As these tremors are considered "rare" and "orphan disorders", it is completely understandable that you would find it difficult for a doctor to understand and treat them effectively.

Under the Management and Treatment heading of the article, several medications are mentioned that might help with the symptoms. I'm wondering if either of you has tried any of these meds?

I look forward to hearing from you again!

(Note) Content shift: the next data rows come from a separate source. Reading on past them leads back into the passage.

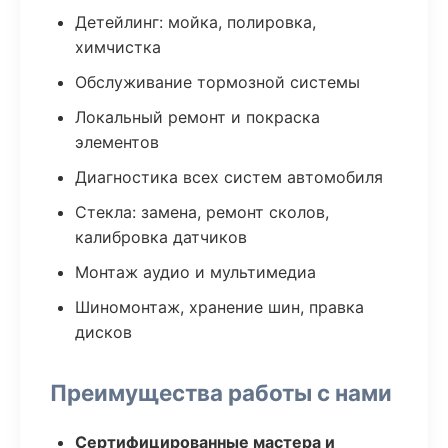
Детейлинг: мойка, полировка,
химчистка
Обслуживание тормозной системы
Локальный ремонт и покраска
элементов
Диагностика всех систем автомобиля
Стекла: замена, ремонт сколов,
калибровка датчиков
Монтаж аудио и мультимедиа
Шиномонтаж, хранение шин, правка
дисков
Преимущества работы с нами
Сертифицированные мастера и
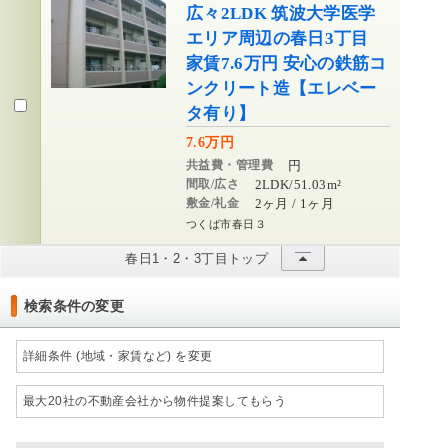
広々2LDK 筑波大学医学
エリア周辺の春日3丁目
家賃7.6万円 安心の鉄筋コ
ンクリート造【エレベー
タ有り】
7.6万円
共益費・管理費
円
間取/広さ
2LDK/51.03m²
敷金/礼金
2ヶ月 / 1ヶ月
つくば市春日３
春日1・2・3丁目トップ
検索条件の変更
詳細条件 (地域・家賃など) を変更
最大20社の不動産会社から物件提案してもらう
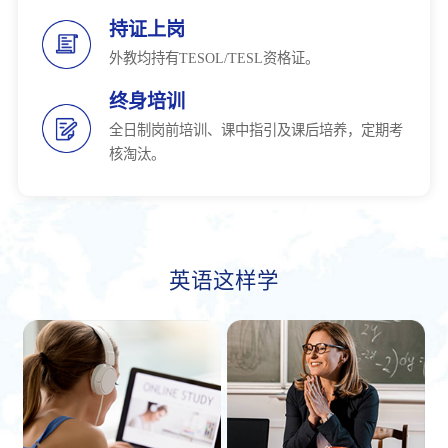
持证上岗
外教均持有TESOL/TESL资格证。
终身培训
全日制岗前培训、课中指引及课后培养，定期考
核淘汰。
英语这样学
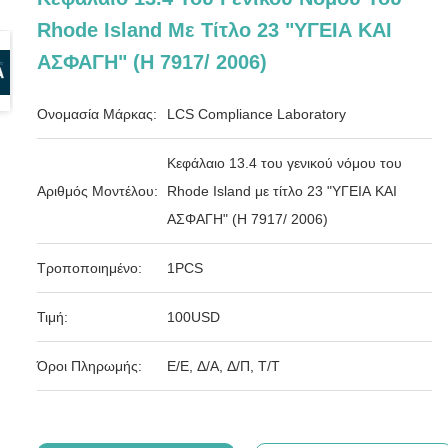
Rhode Island Με Τίτλο 23 "ΥΓΕΙΑ ΚΑΙ
ΑΣΦΑΓΗ" (H 7917/ 2006)
Ονομασία Μάρκας:
LCS Compliance Laboratory
Κεφάλαιο 13.4 του γενικού νόμου του
Αριθμός Μοντέλου:
Rhode Island με τίτλο 23 "ΥΓΕΙΑ ΚΑΙ
ΑΣΦΑΓΗ" (H 7917/ 2006)
Τροποποιημένο:
1PCS
Τιμή:
100USD
Όροι Πληρωμής:
Ε/Ε, Δ/Α, Δ/Π, Τ/Τ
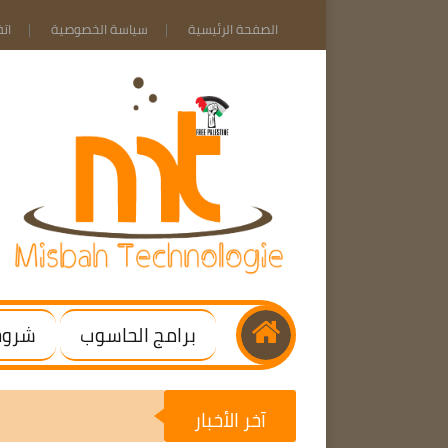
الصفحة الرئيسية
سياسة الخصوصية
ات
برامج الحاسوب
شروحا
آخر الأخبار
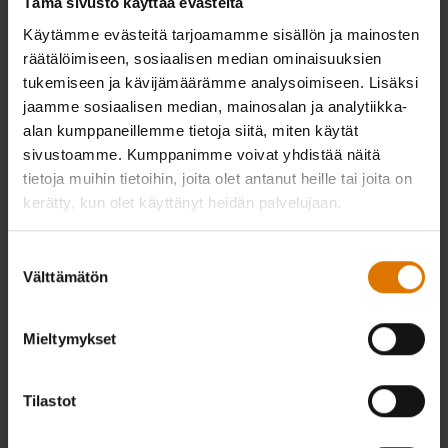
Tämä sivusto käyttää evästeitä
Käytämme evästeitä tarjoamamme sisällön ja mainosten
räätälöimiseen, sosiaalisen median ominaisuuksien
tukemiseen ja kävijämäärämme analysoimiseen. Lisäksi
jaamme sosiaalisen median, mainosalan ja analytiikka-
alan kumppaneillemme tietoja siitä, miten käytät
sivustoamme. Kumppanimme voivat yhdistää näitä
tietoja muihin tietoihin, joita olet antanut heille tai joita on
kerätty, kun olet käyttänyt heidän palvelujaan.
Suostumuksen
Välttämätön
valinta
Mieltymykset
Tilastot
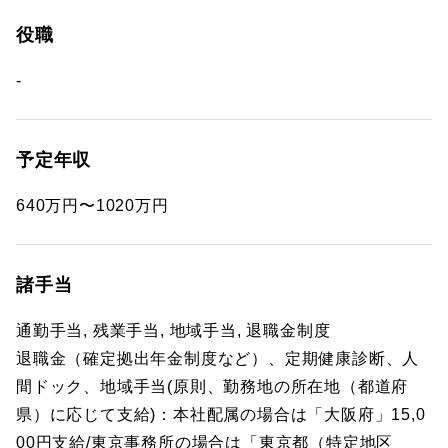
役職
-
予定年収
640万円〜1020万円
諸手当
通勤手当, 残業手当, 地域手当, 退職金制度
退職金（確定拠出年金制度など）、定期健康診断、人
間ドック、地域手当(原則、勤務地の所在地（都道府
県）に応じて支給)：本社配属の場合は「大阪府」15,0
00円支給/東京事務所の場合は「東京都（特定地区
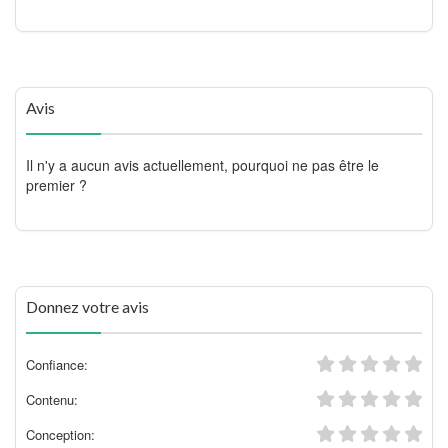
Avis
Il n'y a aucun avis actuellement, pourquoi ne pas être le
premier ?
Donnez votre avis
Confiance:
Contenu:
Conception:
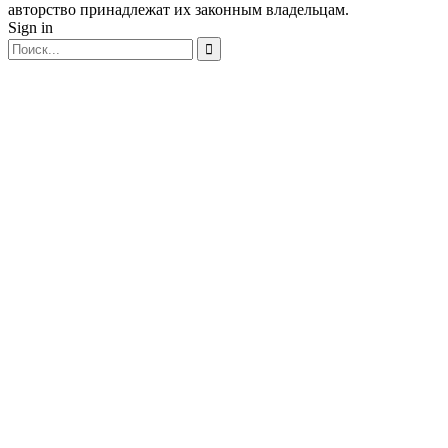
авторство принадлежат их законным владельцам.
Sign in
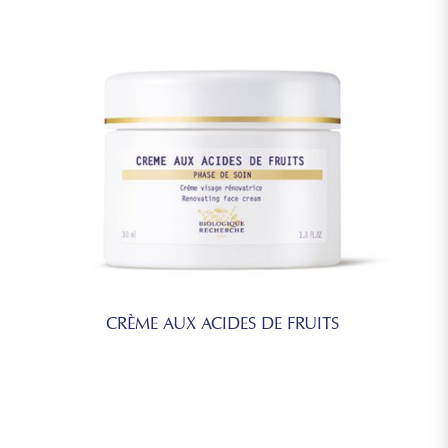
CRÈME AUX ACIDES DE FRUITS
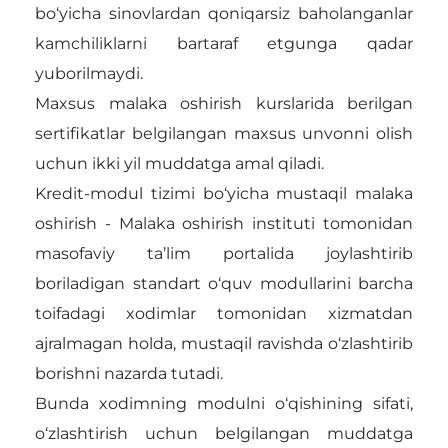
bo‘yicha sinovlardan qoniqarsiz baholanganlar
kamchiliklarni bartaraf etgunga qadar
yuborilmaydi.
Maxsus malaka oshirish kurslarida berilgan
sertifikatlar belgilangan maxsus unvonni olish
uchun ikki yil muddatga amal qiladi.
Kredit-modul tizimi bo‘yicha mustaqil malaka
oshirish - Malaka oshirish instituti tomonidan
masofaviy ta’lim portalida joylashtirib
boriladigan standart o‘quv modullarini barcha
toifadagi xodimlar tomonidan xizmatdan
ajralmagan holda, mustaqil ravishda o‘zlashtirib
borishni nazarda tutadi.
Bunda xodimning modulni o‘qishining sifati,
o‘zlashtirish uchun belgilangan muddatga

@hopeful33250 thank you for the links! A friend had sent me the NORD article, but I was not aware of the Orphan Disease article.
I did have an EMG at rest, but my neurologist has not suggested any further testing. I may bring the test you pointed out up with my neurologist at our next assessment. Only suggestions I have received so far have been to keep doing what I am already doing, and let them know if any new symptoms develop or change. The only meds I am on are levothyroxine for my thyroid, and carbidopa levadopa for the PD. I do water aerobics 3 times a week, and try to get in a good hike on most of the other days, but with winter coming I may need to find other indoor movement options. I am signed up for a balance class. Interesting that I finally have calf muscles of steel for the first time in my life😆. My diet is good, my bloodwork is excellent.
My father had essential tremors, and later Alzheimer’s, his brother had Parkinsons, so I’m familiar with how this will probably go. I’ll keep working out until I can’t anymore.
😂 Since I seem to be that zebra weirdo, I’m going to look into some PD studies to see if they can learn anything from my case that might be of use to someone else down the line.
The brain is fascinating !

@hopeful33250 oops- just realized I did not completely answer one of your questions. No I have not as yet tried any of the other medications mentioned in that article. I was diagnosed August of 2025, after a whole bunch of odd symptoms slowly developed that actually align pretty well with PD. My odd tremors started about 2 years ago. I am told I am in the “early” phase, and am kind of a nerd so trying to be proactive about it. So far the C/L is working pretty well for me, and I am grateful for that.